Farm animals, both in factories and on real farms, are legally and ethically viewed as production units whose lives are turned for a profit. The Federal Animal Welfare Act explicitly excludes farm animals from protection. "Normal agriculture operation" precludes "humane" treatment of farm animals. Anti-cruelty laws are not applicable to that which is raised for food.

Whether mankind’s relationships with the myriad creatures with which he shares the earth are sick, demented, degrading, perverse and, even, inhumane, is, I suppose, a matter of debate. I would argue that a man’s relationship with the animal world is indicative of his relationship with the rest of life, human life included.

But, whatever one’s opinion on the subject, it certainly provides mankind endless opportunities to exhibit his vast array of contradictions, hypocrisies and boundless abilities to plunder the earth and its creatures.

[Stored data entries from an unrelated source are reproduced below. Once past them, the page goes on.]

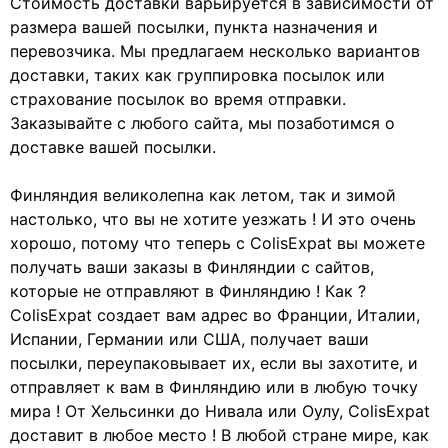
Стоимость доставки варьируется в зависимости от
размера вашей посылки, пункта назначения и
перевозчика. Мы предлагаем несколько вариантов
доставки, таких как группировка посылок или
страхование посылок во время отправки.
Заказывайте с любого сайта, мы позаботимся о
доставке вашей посылки.
Финляндия великолепна как летом, так и зимой
настолько, что вы не хотите уезжать ! И это очень
хорошо, потому что теперь с ColisExpat вы можете
получать ваши заказы в Финляндии с сайтов,
которые не отправляют в Финляндию ! Как ?
ColisExpat создает вам адрес во Франции, Италии,
Испании, Германии или США, получает ваши
посылки, переупаковывает их, если вы захотите, и
отправляет к вам в Финляндию или в любую точку
мира ! От Хельсинки до Нивала или Оулу, ColisExpat
доставит в любое место ! В любой стране мире, как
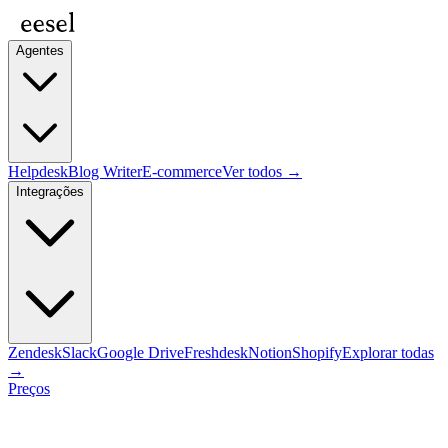
Agentes
Helpdesk
Blog Writer
E-commerce
Ver todos →
Integrações
Zendesk
Slack
Google Drive
Freshdesk
Notion
Shopify
Explorar todas
→
Preços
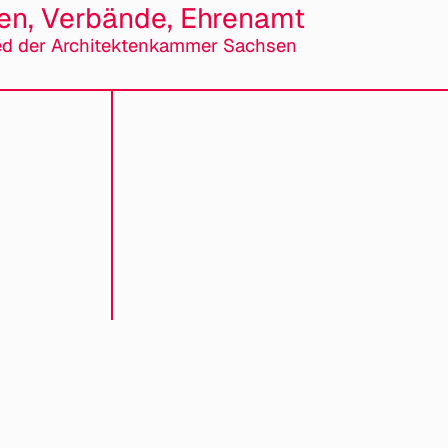
ten, Verbände, Ehrenamt
ed der Architektenkammer Sachsen
empfehlen?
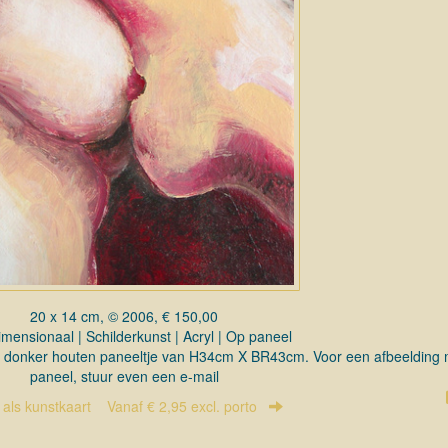
20 x 14 cm, © 2006, € 150,00
mensionaal | Schilderkunst | Acryl | Op paneel
een donker houten paneeltje van H34cm X BR43cm. Voor een afbeelding 
paneel, stuur even een e-mail
r als kunstkaart
Vanaf € 2,95 excl. porto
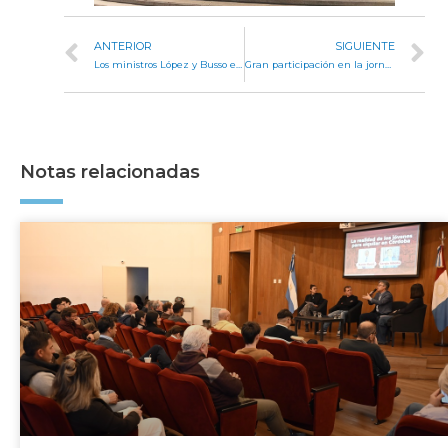
ANTERIOR
SIGUIENTE
Los ministros López y Busso expusieron sobre Presupuesto 2021
Gran participación en la jornada inicial del primer Foro de Poderes Legislativos
Notas relacionadas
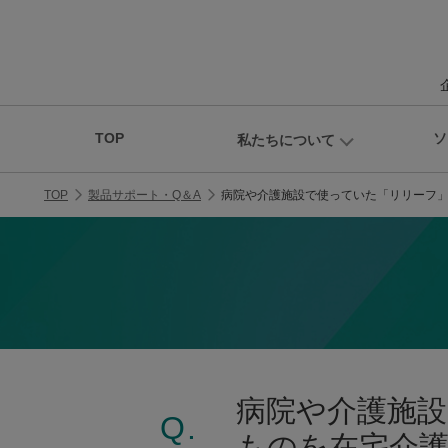
TOP
ソ
私たちについて
TOP
製品サポート・Q＆A
病院や介護施設で使っていた「リリーフ
病院や介護施
Q.
ものを在宅介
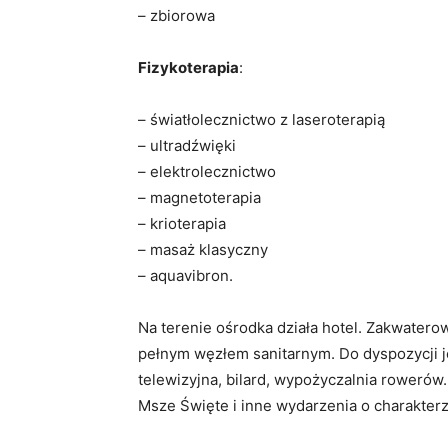
– zbiorowa
Fizykoterapia
:
– światłolecznictwo z laseroterapią
– ultradźwięki
– elektrolecznictwo
– magnetoterapia
– krioterapia
– masaż klasyczny
– aquavibron.
Na terenie ośrodka działa hotel. Zakwatero
pełnym węzłem sanitarnym. Do dyspozycji jes
telewizyjna, bilard, wypożyczalnia rowerów.
Msze Święte i inne wydarzenia o charakterz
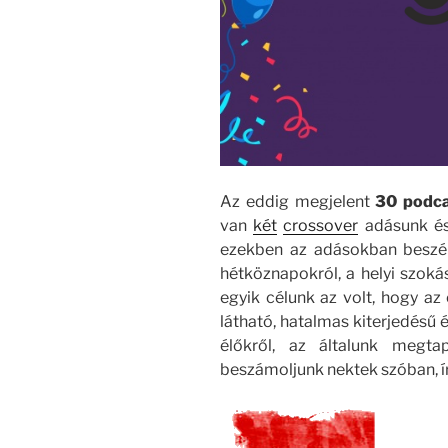
Az eddig megjelent
30 podc
van
két
crossover
adásunk és
ezekben az adásokban beszél
hétköznapokról, a helyi szoká
egyik célunk az volt, hogy a
látható, hatalmas kiterjedésű é
élőkről, az általunk megtap
beszámoljunk nektek szóban, í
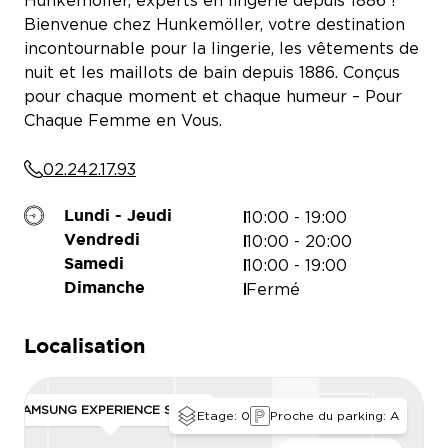
Hunkemöller, experts en lingerie depuis 1886 !
Bienvenue chez Hunkemöller, votre destination
incontournable pour la lingerie, les vêtements de
nuit et les maillots de bain depuis 1886. Conçus
pour chaque moment et chaque humeur – Pour
Chaque Femme en Vous.
02.242.17.93
10:00 - 19:00
Lundi - Jeudi
10:00 - 20:00
Vendredi
10:00 - 19:00
Samedi
Fermé
Dimanche
Localisation
SAMSUNG EXPERIENCE STORE
Etage: 0
Proche du parking: A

Even the wildlife of America is viewed and treated as another profit producer. While killing for recreation—which goes by the name of hunting—is seen as morally suspect and offensive to some, it is big business to many. It is a business in which the profit product is not penned up in hog factory cages or veal growing pens, but the deer/elk/antelope/ducks/
geese/pheasant are slaughtered nonetheless. And, for the most part, they are not slaughtered for the value of the necessary protein they add to the human diet.

Hunting, like factory farming, as it is currently practiced in America is a business. It is no more a natural activity than is the production of veal. Except for those few who truly hunt for food, hunting in America is slaughter in the name of sport, sometimes more, never less.

So it was fascinating when a spokesman for a group recently formed for the purpose of getting wolves out of Idaho said of Idaho’s wolves, "They are absolutely slaughtering our big game." The spokesman, an outfitter, is right to say that wolves kill for the sustenance they need to live. He is wrong to use the possessive when referring to wild animals. They are their own creatures who do not need man in order to live, though the obverse cannot be said. For man or any man to condemn the wolf for slaughter is, at best, hilarious. It is a red herring.

Geoffrey Gorer, an Engish psychologist and historian, perhaps put it best: "The Latin proverb, homo homini lupus—man is a wolf to man…is a libel on the wolf, which is a gentle animal with other wolves."

And wolves kill for the sustenance of life, not for gratuitous pleasure.